**Goal of the exercise**
Reproduce the listing below, substituting "altitude (m)" for every "elevation (m)" and keeping everything else unchanged.

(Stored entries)
..........

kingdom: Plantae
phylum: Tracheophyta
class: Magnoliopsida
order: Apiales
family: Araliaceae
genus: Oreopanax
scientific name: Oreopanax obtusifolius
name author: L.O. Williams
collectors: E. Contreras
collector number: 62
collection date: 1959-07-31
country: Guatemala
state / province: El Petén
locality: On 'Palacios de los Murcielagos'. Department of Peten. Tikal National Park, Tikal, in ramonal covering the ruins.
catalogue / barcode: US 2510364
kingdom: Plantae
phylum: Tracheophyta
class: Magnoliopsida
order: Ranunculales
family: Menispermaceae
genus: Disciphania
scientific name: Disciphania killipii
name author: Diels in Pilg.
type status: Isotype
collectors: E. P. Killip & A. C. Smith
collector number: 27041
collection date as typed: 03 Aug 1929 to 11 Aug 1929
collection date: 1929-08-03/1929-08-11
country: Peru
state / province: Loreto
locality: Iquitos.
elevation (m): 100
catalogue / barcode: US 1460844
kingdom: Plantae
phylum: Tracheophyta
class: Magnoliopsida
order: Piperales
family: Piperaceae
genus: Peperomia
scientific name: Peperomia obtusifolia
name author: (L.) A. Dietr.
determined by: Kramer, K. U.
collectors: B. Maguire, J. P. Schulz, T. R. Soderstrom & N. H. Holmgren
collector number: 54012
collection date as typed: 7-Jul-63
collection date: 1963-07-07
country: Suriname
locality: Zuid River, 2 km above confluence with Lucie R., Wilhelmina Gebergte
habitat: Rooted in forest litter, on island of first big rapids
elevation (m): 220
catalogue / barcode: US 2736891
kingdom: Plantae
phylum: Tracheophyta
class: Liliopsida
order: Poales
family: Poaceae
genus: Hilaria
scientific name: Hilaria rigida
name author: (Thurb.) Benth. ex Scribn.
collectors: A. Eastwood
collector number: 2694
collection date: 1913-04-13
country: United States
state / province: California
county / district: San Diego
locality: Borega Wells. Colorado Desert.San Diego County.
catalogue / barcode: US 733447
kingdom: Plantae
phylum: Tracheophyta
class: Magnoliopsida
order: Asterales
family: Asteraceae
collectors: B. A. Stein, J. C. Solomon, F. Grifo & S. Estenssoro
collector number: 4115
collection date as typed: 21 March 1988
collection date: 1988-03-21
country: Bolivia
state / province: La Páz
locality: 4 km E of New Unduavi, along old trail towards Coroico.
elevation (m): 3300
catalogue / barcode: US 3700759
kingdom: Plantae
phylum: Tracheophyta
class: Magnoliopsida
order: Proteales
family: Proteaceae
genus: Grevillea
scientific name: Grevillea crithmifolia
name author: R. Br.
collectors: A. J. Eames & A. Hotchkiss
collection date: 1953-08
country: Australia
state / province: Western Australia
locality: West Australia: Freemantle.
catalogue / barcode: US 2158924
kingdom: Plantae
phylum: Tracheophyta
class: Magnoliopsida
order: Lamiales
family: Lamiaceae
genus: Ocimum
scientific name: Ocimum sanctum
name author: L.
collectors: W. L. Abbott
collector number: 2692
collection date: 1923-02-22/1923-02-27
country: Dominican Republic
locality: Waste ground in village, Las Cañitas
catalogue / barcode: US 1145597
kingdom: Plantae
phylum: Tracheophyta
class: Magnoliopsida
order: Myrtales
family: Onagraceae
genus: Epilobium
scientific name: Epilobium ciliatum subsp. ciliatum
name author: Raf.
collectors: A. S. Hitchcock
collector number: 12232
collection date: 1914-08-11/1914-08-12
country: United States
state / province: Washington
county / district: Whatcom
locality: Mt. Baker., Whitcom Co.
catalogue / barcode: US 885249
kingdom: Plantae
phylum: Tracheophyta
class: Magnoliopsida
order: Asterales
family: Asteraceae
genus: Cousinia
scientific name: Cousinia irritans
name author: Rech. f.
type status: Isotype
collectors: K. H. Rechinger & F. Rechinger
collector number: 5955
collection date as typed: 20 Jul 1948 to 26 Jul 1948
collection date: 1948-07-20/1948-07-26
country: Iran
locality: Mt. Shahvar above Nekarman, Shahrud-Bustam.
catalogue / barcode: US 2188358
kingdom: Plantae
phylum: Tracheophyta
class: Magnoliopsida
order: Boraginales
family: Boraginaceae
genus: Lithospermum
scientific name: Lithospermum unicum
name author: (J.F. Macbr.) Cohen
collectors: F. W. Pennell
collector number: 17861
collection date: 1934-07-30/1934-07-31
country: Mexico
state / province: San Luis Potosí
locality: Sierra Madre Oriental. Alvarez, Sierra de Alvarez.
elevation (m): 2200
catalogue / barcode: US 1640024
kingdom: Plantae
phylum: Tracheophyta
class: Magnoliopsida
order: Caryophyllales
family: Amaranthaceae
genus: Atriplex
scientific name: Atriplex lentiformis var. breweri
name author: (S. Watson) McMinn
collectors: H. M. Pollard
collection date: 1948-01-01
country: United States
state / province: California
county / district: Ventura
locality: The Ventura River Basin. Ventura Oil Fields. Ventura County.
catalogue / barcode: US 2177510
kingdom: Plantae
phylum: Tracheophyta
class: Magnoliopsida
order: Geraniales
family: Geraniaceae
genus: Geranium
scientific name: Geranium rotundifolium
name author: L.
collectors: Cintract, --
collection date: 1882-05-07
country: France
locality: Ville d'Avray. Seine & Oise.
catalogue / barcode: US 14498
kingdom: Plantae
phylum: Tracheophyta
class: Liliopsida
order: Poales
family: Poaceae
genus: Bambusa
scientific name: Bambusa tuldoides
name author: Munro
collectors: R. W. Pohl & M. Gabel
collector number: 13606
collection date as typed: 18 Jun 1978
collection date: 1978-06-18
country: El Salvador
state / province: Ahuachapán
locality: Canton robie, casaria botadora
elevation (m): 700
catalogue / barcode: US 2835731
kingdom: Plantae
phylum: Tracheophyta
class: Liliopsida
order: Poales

..........

**Expected answer**
kingdom: Plantae
phylum: Tracheophyta
class: Magnoliopsida
order: Apiales
family: Araliaceae
genus: Oreopanax
scientific name: Oreopanax obtusifolius
name author: L.O. Williams
collectors: E. Contreras
collector number: 62
collection date: 1959-07-31
country: Guatemala
state / province: El Petén
locality: On 'Palacios de los Murcielagos'. Department of Peten. Tikal National Park, Tikal, in ramonal covering the ruins.
catalogue / barcode: US 2510364
kingdom: Plantae
phylum: Tracheophyta
class: Magnoliopsida
order: Ranunculales
family: Menispermaceae
genus: Disciphania
scientific name: Disciphania killipii
name author: Diels in Pilg.
type status: Isotype
collectors: E. P. Killip & A. C. Smith
collector number: 27041
collection date as typed: 03 Aug 1929 to 11 Aug 1929
collection date: 1929-08-03/1929-08-11
country: Peru
state / province: Loreto
locality: Iquitos.
altitude (m): 100
catalogue / barcode: US 1460844
kingdom: Plantae
phylum: Tracheophyta
class: Magnoliopsida
order: Piperales
family: Piperaceae
genus: Peperomia
scientific name: Peperomia obtusifolia
name author: (L.) A. Dietr.
determined by: Kramer, K. U.
collectors: B. Maguire, J. P. Schulz, T. R. Soderstrom & N. H. Holmgren
collector number: 54012
collection date as typed: 7-Jul-63
collection date: 1963-07-07
country: Suriname
locality: Zuid River, 2 km above confluence with Lucie R., Wilhelmina Gebergte
habitat: Rooted in forest litter, on island of first big rapids
altitude (m): 220
catalogue / barcode: US 2736891
kingdom: Plantae
phylum: Tracheophyta
class: Liliopsida
order: Poales
family: Poaceae
genus: Hilaria
scientific name: Hilaria rigida
name author: (Thurb.) Benth. ex Scribn.
collectors: A. Eastwood
collector number: 2694
collection date: 1913-04-13
country: United States
state / province: California
county / district: San Diego
locality: Borega Wells. Colorado Desert.San Diego County.
catalogue / barcode: US 733447
kingdom: Plantae
phylum: Tracheophyta
class: Magnoliopsida
order: Asterales
family: Asteraceae
collectors: B. A. Stein, J. C. Solomon, F. Grifo & S. Estenssoro
collector number: 4115
collection date as typed: 21 March 1988
collection date: 1988-03-21
country: Bolivia
state / province: La Páz
locality: 4 km E of New Unduavi, along old trail towards Coroico.
altitude (m): 3300
catalogue / barcode: US 3700759
kingdom: Plantae
phylum: Tracheophyta
class: Magnoliopsida
order: Proteales
family: Proteaceae
genus: Grevillea
scientific name: Grevillea crithmifolia
name author: R. Br.
collectors: A. J. Eames & A. Hotchkiss
collection date: 1953-08
country: Australia
state / province: Western Australia
locality: West Australia: Freemantle.
catalogue / barcode: US 2158924
kingdom: Plantae
phylum: Tracheophyta
class: Magnoliopsida
order: Lamiales
family: Lamiaceae
genus: Ocimum
scientific name: Ocimum sanctum
name author: L.
collectors: W. L. Abbott
collector number: 2692
collection date: 1923-02-22/1923-02-27
country: Dominican Republic
locality: Waste ground in village, Las Cañitas
catalogue / barcode: US 1145597
kingdom: Plantae
phylum: Tracheophyta
class: Magnoliopsida
order: Myrtales
family: Onagraceae
genus: Epilobium
scientific name: Epilobium ciliatum subsp. ciliatum
name author: Raf.
collectors: A. S. Hitchcock
collector number: 12232
collection date: 1914-08-11/1914-08-12
country: United States
state / province: Washington
county / district: Whatcom
locality: Mt. Baker., Whitcom Co.
catalogue / barcode: US 885249
kingdom: Plantae
phylum: Tracheophyta
class: Magnoliopsida
order: Asterales
family: Asteraceae
genus: Cousinia
scientific name: Cousinia irritans
name author: Rech. f.
type status: Isotype
collectors: K. H. Rechinger & F. Rechinger
collector number: 5955
collection date as typed: 20 Jul 1948 to 26 Jul 1948
collection date: 1948-07-20/1948-07-26
country: Iran
locality: Mt. Shahvar above Nekarman, Shahrud-Bustam.
catalogue / barcode: US 2188358
kingdom: Plantae
phylum: Tracheophyta
class: Magnoliopsida
order: Boraginales
family: Boraginaceae
genus: Lithospermum
scientific name: Lithospermum unicum
name author: (J.F. Macbr.) Cohen
collectors: F. W. Pennell
collector number: 17861
collection date: 1934-07-30/1934-07-31
country: Mexico
state / province: San Luis Potosí
locality: Sierra Madre Oriental. Alvarez, Sierra de Alvarez.
altitude (m): 2200
catalogue / barcode: US 1640024
kingdom: Plantae
phylum: Tracheophyta
class: Magnoliopsida
order: Caryophyllales
family: Amaranthaceae
genus: Atriplex
scientific name: Atriplex lentiformis var. breweri
name author: (S. Watson) McMinn
collectors: H. M. Pollard
collection date: 1948-01-01
country: United States
state / province: California
county / district: Ventura
locality: The Ventura River Basin. Ventura Oil Fields. Ventura County.
catalogue / barcode: US 2177510
kingdom: Plantae
phylum: Tracheophyta
class: Magnoliopsida
order: Geraniales
family: Geraniaceae
genus: Geranium
scientific name: Geranium rotundifolium
name author: L.
collectors: Cintract, --
collection date: 1882-05-07
country: France
locality: Ville d'Avray. Seine & Oise.
catalogue / barcode: US 14498
kingdom: Plantae
phylum: Tracheophyta
class: Liliopsida
order: Poales
family: Poaceae
genus: Bambusa
scientific name: Bambusa tuldoides
name author: Munro
collectors: R. W. Pohl & M. Gabel
collector number: 13606
collection date as typed: 18 Jun 1978
collection date: 1978-06-18
country: El Salvador
state / province: Ahuachapán
locality: Canton robie, casaria botadora
altitude (m): 700
catalogue / barcode: US 2835731
kingdom: Plantae
phylum: Tracheophyta
class: Liliopsida
order: Poales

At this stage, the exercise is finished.